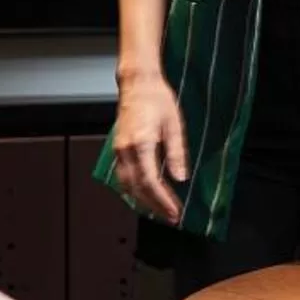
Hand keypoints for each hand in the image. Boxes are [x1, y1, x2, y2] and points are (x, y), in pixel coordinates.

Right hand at [111, 71, 188, 222]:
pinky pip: (123, 176)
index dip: (162, 200)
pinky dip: (134, 189)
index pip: (150, 182)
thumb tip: (180, 178)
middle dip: (154, 206)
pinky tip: (147, 194)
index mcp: (140, 144)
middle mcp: (125, 150)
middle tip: (171, 216)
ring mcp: (119, 150)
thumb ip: (176, 153)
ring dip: (142, 200)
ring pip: (126, 185)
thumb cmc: (158, 99)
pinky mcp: (118, 148)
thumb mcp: (174, 125)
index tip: (175, 212)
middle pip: (136, 188)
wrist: (138, 83)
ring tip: (160, 210)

========

[The problem]:
Only lines of the data holding the word "hand" go in the answer. Please copy each of them.

[Response]:
Hand keypoints for each hand in the image. Boxes are [x1, y1, x2, y2] and points are (x, y), in pixel coordinates.
Right hand at [111, 71, 188, 222]:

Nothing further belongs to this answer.